[Saved entries]
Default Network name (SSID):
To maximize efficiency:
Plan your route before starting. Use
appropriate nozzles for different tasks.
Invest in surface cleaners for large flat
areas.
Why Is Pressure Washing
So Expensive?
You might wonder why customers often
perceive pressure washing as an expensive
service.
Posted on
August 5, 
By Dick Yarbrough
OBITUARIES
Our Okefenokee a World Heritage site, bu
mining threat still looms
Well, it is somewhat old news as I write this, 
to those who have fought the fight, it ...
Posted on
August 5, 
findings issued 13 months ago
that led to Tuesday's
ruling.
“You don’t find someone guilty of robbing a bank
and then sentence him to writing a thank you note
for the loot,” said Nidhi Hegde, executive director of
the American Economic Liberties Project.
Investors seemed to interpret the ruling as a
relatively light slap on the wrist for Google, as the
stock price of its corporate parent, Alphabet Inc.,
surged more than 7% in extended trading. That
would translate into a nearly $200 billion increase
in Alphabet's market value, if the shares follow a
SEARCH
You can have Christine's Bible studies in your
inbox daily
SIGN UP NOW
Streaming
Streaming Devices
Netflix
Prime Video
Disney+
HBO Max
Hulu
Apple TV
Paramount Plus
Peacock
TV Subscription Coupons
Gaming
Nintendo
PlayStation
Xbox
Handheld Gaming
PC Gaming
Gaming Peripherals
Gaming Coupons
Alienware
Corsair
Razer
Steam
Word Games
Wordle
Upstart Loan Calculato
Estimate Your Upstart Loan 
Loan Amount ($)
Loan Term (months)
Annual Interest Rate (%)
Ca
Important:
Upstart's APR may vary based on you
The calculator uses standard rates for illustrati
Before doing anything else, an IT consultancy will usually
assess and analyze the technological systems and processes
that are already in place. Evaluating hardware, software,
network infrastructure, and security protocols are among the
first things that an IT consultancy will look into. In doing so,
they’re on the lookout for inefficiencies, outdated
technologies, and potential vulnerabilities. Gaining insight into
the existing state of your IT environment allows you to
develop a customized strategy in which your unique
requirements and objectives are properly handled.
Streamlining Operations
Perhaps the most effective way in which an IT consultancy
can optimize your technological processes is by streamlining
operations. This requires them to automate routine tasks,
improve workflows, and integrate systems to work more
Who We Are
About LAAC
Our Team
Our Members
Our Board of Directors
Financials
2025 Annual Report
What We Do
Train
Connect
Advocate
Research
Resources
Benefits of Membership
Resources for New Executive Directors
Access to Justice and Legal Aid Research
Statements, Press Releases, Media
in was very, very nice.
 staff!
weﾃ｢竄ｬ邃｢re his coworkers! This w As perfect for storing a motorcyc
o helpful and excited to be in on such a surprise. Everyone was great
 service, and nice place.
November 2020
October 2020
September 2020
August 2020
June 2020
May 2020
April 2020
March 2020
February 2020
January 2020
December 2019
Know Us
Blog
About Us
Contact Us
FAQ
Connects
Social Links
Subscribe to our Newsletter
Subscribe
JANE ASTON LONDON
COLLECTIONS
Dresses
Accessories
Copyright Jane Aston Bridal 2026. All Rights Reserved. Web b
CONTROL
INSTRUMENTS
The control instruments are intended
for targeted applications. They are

* * *

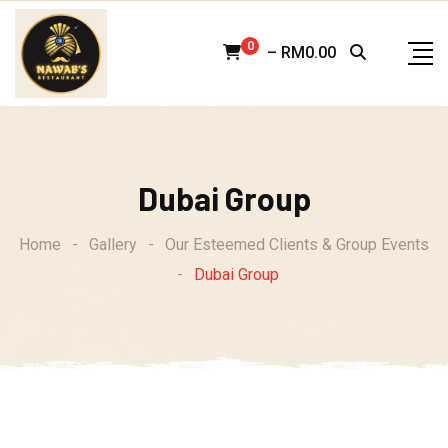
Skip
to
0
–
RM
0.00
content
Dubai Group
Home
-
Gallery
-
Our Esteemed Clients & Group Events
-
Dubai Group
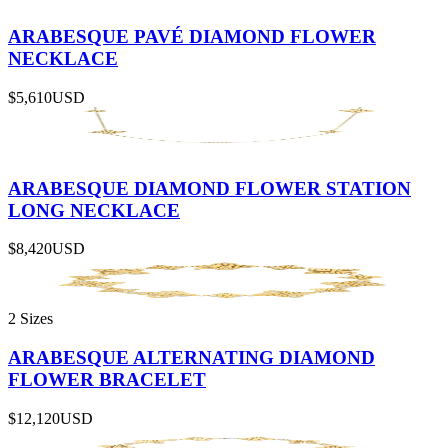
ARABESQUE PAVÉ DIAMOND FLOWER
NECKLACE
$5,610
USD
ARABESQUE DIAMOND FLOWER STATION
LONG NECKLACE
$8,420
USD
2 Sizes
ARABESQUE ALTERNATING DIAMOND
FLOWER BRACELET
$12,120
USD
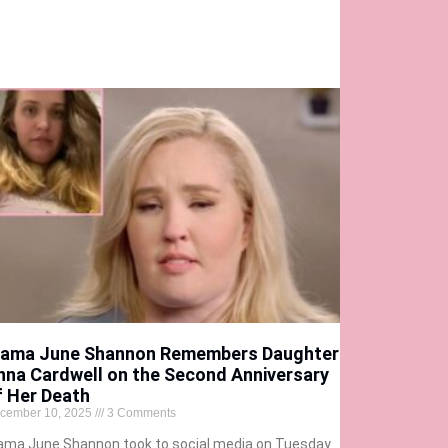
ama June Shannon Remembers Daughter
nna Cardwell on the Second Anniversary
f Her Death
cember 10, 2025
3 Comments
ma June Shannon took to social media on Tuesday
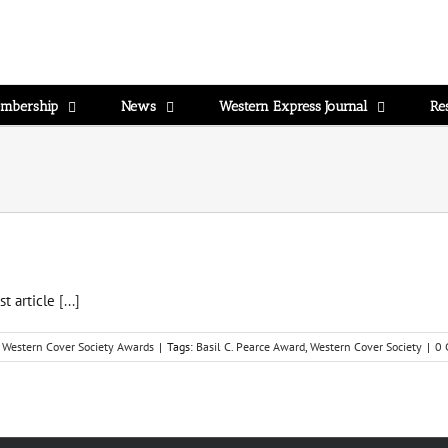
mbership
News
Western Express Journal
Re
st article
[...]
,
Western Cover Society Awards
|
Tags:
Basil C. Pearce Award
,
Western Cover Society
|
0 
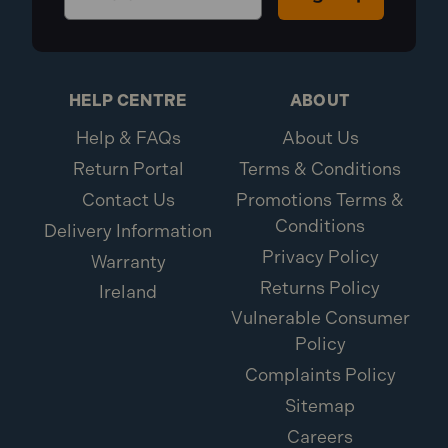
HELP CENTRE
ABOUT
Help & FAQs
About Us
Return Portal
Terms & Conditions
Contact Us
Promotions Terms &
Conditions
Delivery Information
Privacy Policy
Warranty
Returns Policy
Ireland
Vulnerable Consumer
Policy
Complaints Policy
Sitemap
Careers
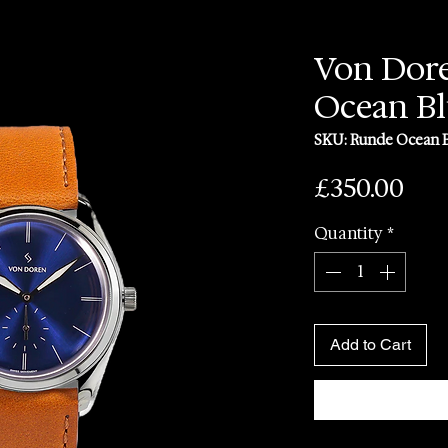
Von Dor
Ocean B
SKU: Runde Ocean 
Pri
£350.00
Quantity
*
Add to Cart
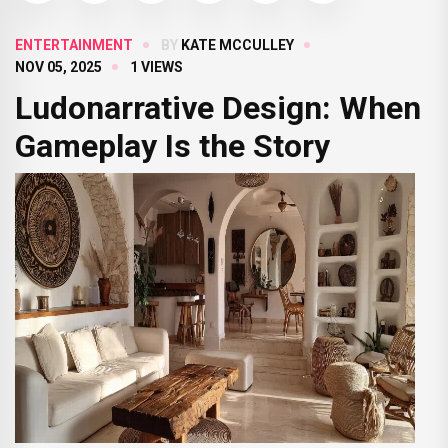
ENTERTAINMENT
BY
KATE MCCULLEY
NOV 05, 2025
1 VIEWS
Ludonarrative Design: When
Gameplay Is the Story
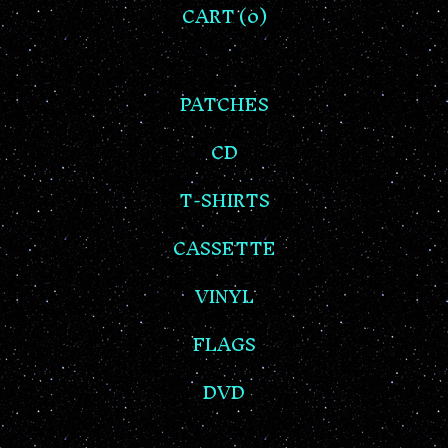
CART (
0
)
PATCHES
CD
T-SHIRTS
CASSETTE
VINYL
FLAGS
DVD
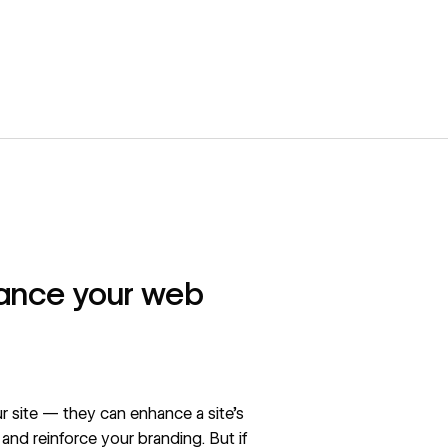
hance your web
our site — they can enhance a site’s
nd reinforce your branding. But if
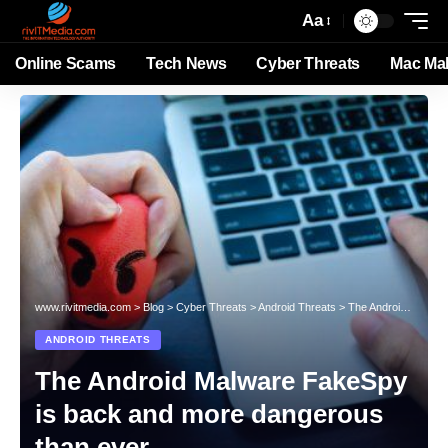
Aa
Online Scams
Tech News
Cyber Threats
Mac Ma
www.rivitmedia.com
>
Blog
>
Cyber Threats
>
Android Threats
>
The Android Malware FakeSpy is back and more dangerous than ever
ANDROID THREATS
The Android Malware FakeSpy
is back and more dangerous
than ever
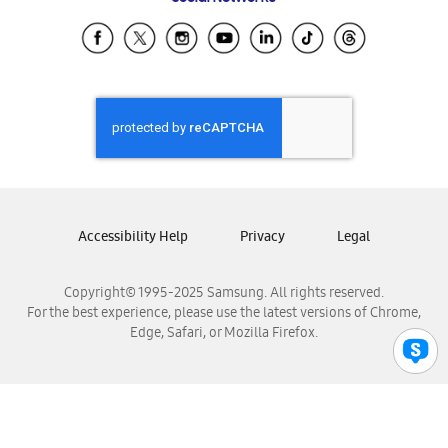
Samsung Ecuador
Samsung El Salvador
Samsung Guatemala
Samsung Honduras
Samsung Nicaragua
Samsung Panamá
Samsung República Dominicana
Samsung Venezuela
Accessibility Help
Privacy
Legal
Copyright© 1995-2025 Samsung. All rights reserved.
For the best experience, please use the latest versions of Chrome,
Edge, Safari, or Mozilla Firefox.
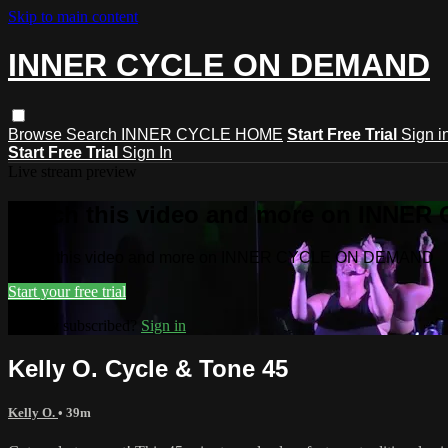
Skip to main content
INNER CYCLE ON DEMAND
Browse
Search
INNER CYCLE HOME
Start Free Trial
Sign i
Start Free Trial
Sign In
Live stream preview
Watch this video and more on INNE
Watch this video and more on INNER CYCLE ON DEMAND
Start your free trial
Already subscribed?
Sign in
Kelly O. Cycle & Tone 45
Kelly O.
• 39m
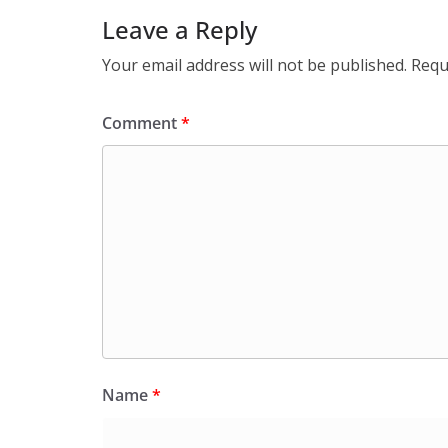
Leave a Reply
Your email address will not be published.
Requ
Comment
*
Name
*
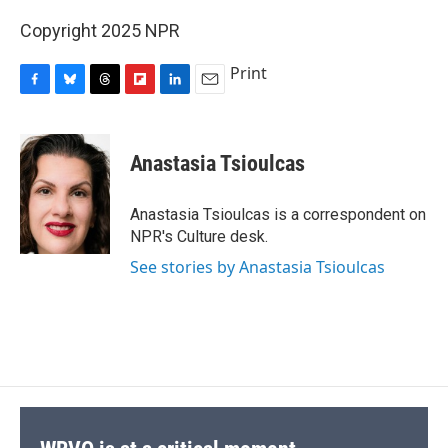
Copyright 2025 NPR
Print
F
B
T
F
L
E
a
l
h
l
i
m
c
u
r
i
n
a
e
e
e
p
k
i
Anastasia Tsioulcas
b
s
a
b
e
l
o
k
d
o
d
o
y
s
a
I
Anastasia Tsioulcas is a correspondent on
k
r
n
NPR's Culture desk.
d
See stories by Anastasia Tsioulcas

Instruction → Count the lines in the records that contain the string "Tsioulcas", treating uppercase and lowercase as different, and give only the number.

Written answer → 3